Kellick and Fry had been both pleased and displeased at Tom’s tone. Displeased that he had jumped ahead of their schedule, come to his correct conclusions quicker than they’d anticipated. Pleased because he had obviously taken the bait, had worked through much of the night, was anxious to get on with it.

The excuses could wait. The most pressing thing now was where to guide Tom next.

Both men read and re-read the mass of information around them. But the more they read the more convinced they were that the starter clue was to be found elsewhere.

‘Sanderson . . . It’s got to be Sanderson!’ Kellick got up and walked to the window and looked down at the tops of die red buses in Victoria Street.

‘We could spend weeks, months, looking for the tiniest mistake these people made last Friday and still get nowhere. The computers have already saturated us in data. Do you know, Fry, how many qualified helicopter pilots there are in this country? - assuming that the one who took that bomb to the Temax rig was British anyway.

‘And where do we begin to look for 126 gold bars? What part of London, what part of Britain, or Europe? We know we’ll get no help from informers. Except Sanderson himself.’
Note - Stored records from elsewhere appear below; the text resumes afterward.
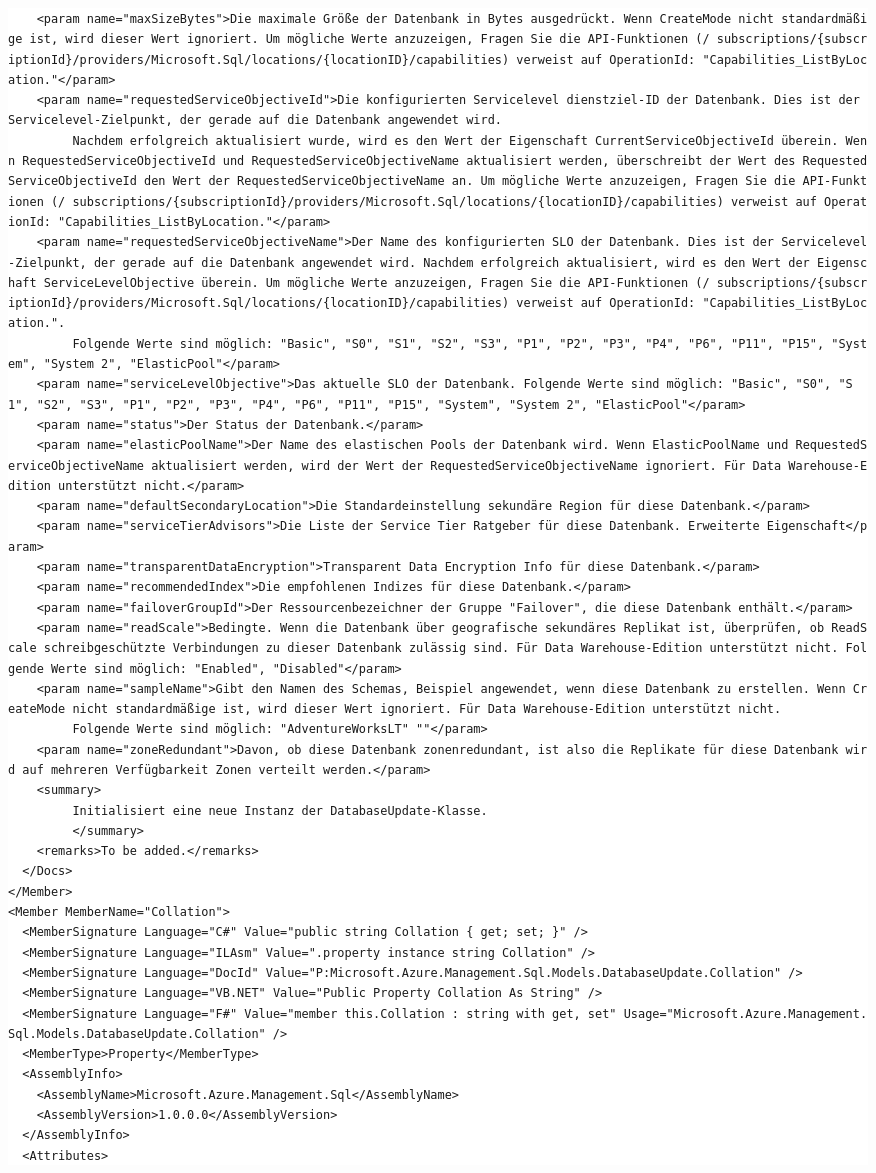         <param name="maxSizeBytes">Die maximale Größe der Datenbank in Bytes ausgedrückt. Wenn CreateMode nicht standardmäßige ist, wird dieser Wert ignoriert. Um mögliche Werte anzuzeigen, Fragen Sie die API-Funktionen (/ subscriptions/{subscriptionId}/providers/Microsoft.Sql/locations/{locationID}/capabilities) verweist auf OperationId: "Capabilities_ListByLocation."</param>
        <param name="requestedServiceObjectiveId">Die konfigurierten Servicelevel dienstziel-ID der Datenbank. Dies ist der Servicelevel-Zielpunkt, der gerade auf die Datenbank angewendet wird.
             Nachdem erfolgreich aktualisiert wurde, wird es den Wert der Eigenschaft CurrentServiceObjectiveId überein. Wenn RequestedServiceObjectiveId und RequestedServiceObjectiveName aktualisiert werden, überschreibt der Wert des RequestedServiceObjectiveId den Wert der RequestedServiceObjectiveName an. Um mögliche Werte anzuzeigen, Fragen Sie die API-Funktionen (/ subscriptions/{subscriptionId}/providers/Microsoft.Sql/locations/{locationID}/capabilities) verweist auf OperationId: "Capabilities_ListByLocation."</param>
        <param name="requestedServiceObjectiveName">Der Name des konfigurierten SLO der Datenbank. Dies ist der Servicelevel-Zielpunkt, der gerade auf die Datenbank angewendet wird. Nachdem erfolgreich aktualisiert, wird es den Wert der Eigenschaft ServiceLevelObjective überein. Um mögliche Werte anzuzeigen, Fragen Sie die API-Funktionen (/ subscriptions/{subscriptionId}/providers/Microsoft.Sql/locations/{locationID}/capabilities) verweist auf OperationId: "Capabilities_ListByLocation.".
             Folgende Werte sind möglich: "Basic", "S0", "S1", "S2", "S3", "P1", "P2", "P3", "P4", "P6", "P11", "P15", "System", "System 2", "ElasticPool"</param>
        <param name="serviceLevelObjective">Das aktuelle SLO der Datenbank. Folgende Werte sind möglich: "Basic", "S0", "S1", "S2", "S3", "P1", "P2", "P3", "P4", "P6", "P11", "P15", "System", "System 2", "ElasticPool"</param>
        <param name="status">Der Status der Datenbank.</param>
        <param name="elasticPoolName">Der Name des elastischen Pools der Datenbank wird. Wenn ElasticPoolName und RequestedServiceObjectiveName aktualisiert werden, wird der Wert der RequestedServiceObjectiveName ignoriert. Für Data Warehouse-Edition unterstützt nicht.</param>
        <param name="defaultSecondaryLocation">Die Standardeinstellung sekundäre Region für diese Datenbank.</param>
        <param name="serviceTierAdvisors">Die Liste der Service Tier Ratgeber für diese Datenbank. Erweiterte Eigenschaft</param>
        <param name="transparentDataEncryption">Transparent Data Encryption Info für diese Datenbank.</param>
        <param name="recommendedIndex">Die empfohlenen Indizes für diese Datenbank.</param>
        <param name="failoverGroupId">Der Ressourcenbezeichner der Gruppe "Failover", die diese Datenbank enthält.</param>
        <param name="readScale">Bedingte. Wenn die Datenbank über geografische sekundäres Replikat ist, überprüfen, ob ReadScale schreibgeschützte Verbindungen zu dieser Datenbank zulässig sind. Für Data Warehouse-Edition unterstützt nicht. Folgende Werte sind möglich: "Enabled", "Disabled"</param>
        <param name="sampleName">Gibt den Namen des Schemas, Beispiel angewendet, wenn diese Datenbank zu erstellen. Wenn CreateMode nicht standardmäßige ist, wird dieser Wert ignoriert. Für Data Warehouse-Edition unterstützt nicht.
             Folgende Werte sind möglich: "AdventureWorksLT" ""</param>
        <param name="zoneRedundant">Davon, ob diese Datenbank zonenredundant, ist also die Replikate für diese Datenbank wird auf mehreren Verfügbarkeit Zonen verteilt werden.</param>
        <summary>
             Initialisiert eine neue Instanz der DatabaseUpdate-Klasse.
             </summary>
        <remarks>To be added.</remarks>
      </Docs>
    </Member>
    <Member MemberName="Collation">
      <MemberSignature Language="C#" Value="public string Collation { get; set; }" />
      <MemberSignature Language="ILAsm" Value=".property instance string Collation" />
      <MemberSignature Language="DocId" Value="P:Microsoft.Azure.Management.Sql.Models.DatabaseUpdate.Collation" />
      <MemberSignature Language="VB.NET" Value="Public Property Collation As String" />
      <MemberSignature Language="F#" Value="member this.Collation : string with get, set" Usage="Microsoft.Azure.Management.Sql.Models.DatabaseUpdate.Collation" />
      <MemberType>Property</MemberType>
      <AssemblyInfo>
        <AssemblyName>Microsoft.Azure.Management.Sql</AssemblyName>
        <AssemblyVersion>1.0.0.0</AssemblyVersion>
      </AssemblyInfo>
      <Attributes>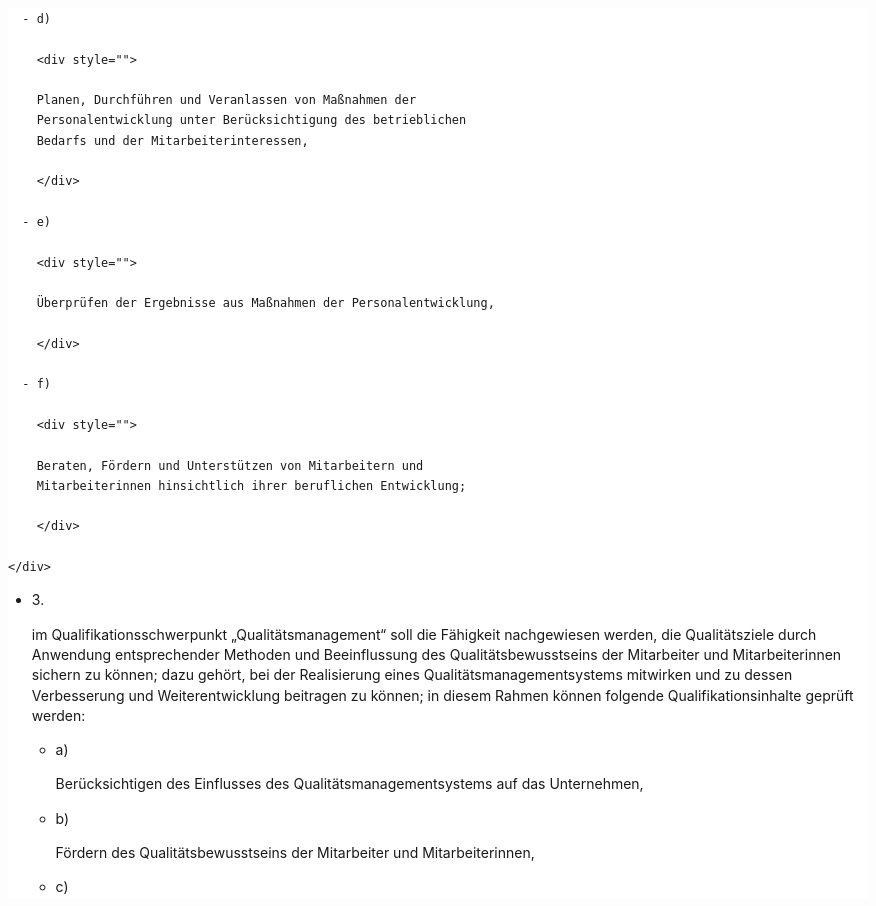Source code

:       - d)
        
        <div style="">
        
        Planen, Durchführen und Veranlassen von Maßnahmen der
        Personalentwicklung unter Berücksichtigung des betrieblichen
        Bedarfs und der Mitarbeiterinteressen,
        
        </div>
    
      - e)
        
        <div style="">
        
        Überprüfen der Ergebnisse aus Maßnahmen der Personalentwicklung,
        
        </div>
    
      - f)
        
        <div style="">
        
        Beraten, Fördern und Unterstützen von Mitarbeitern und
        Mitarbeiterinnen hinsichtlich ihrer beruflichen Entwicklung;
        
        </div>
    
    </div>

  - 3\.
    
    <div style="">
    
    im Qualifikationsschwerpunkt „Qualitätsmanagement“ soll die
    Fähigkeit nachgewiesen werden, die Qualitätsziele durch Anwendung
    entsprechender Methoden und Beeinflussung des Qualitätsbewusstseins
    der Mitarbeiter und Mitarbeiterinnen sichern zu können; dazu gehört,
    bei der Realisierung eines Qualitätsmanagementsystems mitwirken und
    zu dessen Verbesserung und Weiterentwicklung beitragen zu können; in
    diesem Rahmen können folgende Qualifikationsinhalte geprüft werden:
    
      - a)
        
        <div style="">
        
        Berücksichtigen des Einflusses des Qualitätsmanagementsystems
        auf das Unternehmen,
        
        </div>
    
      - b)
        
        <div style="">
        
        Fördern des Qualitätsbewusstseins der Mitarbeiter und
        Mitarbeiterinnen,
        
        </div>
    
      - c)
        
        <div style="">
For the next three and a half hours Kellick and Fry went over Sanderson’s interview word by word; sometimes playing back the tape, sometimes reading only the transcript. Sometimes, if passages were ambiguous, they would read them out aloud. Fry reading out Sanderson’s replies to Kellick’s repeated questions - both men acting the parts of inquisitor and inquisitioned.

Somewhere in the forty-seven minutes of tape, somewhere in the nine thousand words of transcript, was the tip-off, deliberate or accidental, that would point the way. They were acting out the interview for the second time when Fry stopped.

‘Fascio di Combattimento!’

‘What of it?’ Kellick was standing by the window again.

‘Sanderson mentioned it. What does it mean?’

Kellick thought back thirty years. Second class Honours, Politics, Philosophy, Economics. R. Palme Dutt’s
Fascism and the Social Revolution,
three questions on the same Finals paper.

‘It was the beginning of Italian Fascism proper; the new start for Mussolini after the First World War. Early 1919, a confused, chauvinistic, republican, revolutionary-sounding programme - understood by very few at the time including that idiot Mussolini himself. Why do you ask, Fry?’

There was a mention of it in
The Times
. . . a letter; the computers dug it up.’

He picked up a folder and pulled out three sheets of computer typing, two hundred and seventy-eight references to Fascism made in public during the past thirty months. He flipped through the papers, running his finger down the columns.

‘Here it is. . .
Times,
Monday, 5 January.’

Kellick moved from the window and stood behind Fry who was sitting at the desk with the computer sheets now laid across it.

‘Let me read it to you. The first few paragraphs . . . the need to find industrial and social peace . . . permanent solution . . . all of one nation and so on . . . Here’s the bit we want!’

He quoted: ‘We all appreciate that the future of this country can only be safeguarded by a strong popular government - whether it be this present one, the Opposition or a coalition of the best from all three parties. But we must have strong government soon, for there are men in this country who are at this very moment rejoicing in the disasters we are bringing on ourselves. Men whose strength grows from mass unemployment, strikes, our crippling borrowing and the exacerbation of race relations. Men who thrive on the growing frustration we all sense around us.

‘These men are not the Marxists, Trotskyists, Maoists or International Socialists the media is full of. The menace is from the Right, the Far Right. There are men who are banding together even now to bring Fascism back to this country. Their shibboleth is Mussolini’s ‘Fascio di Combattimento’; meaningless mumbo-jumbo but powerful meat to the discontented!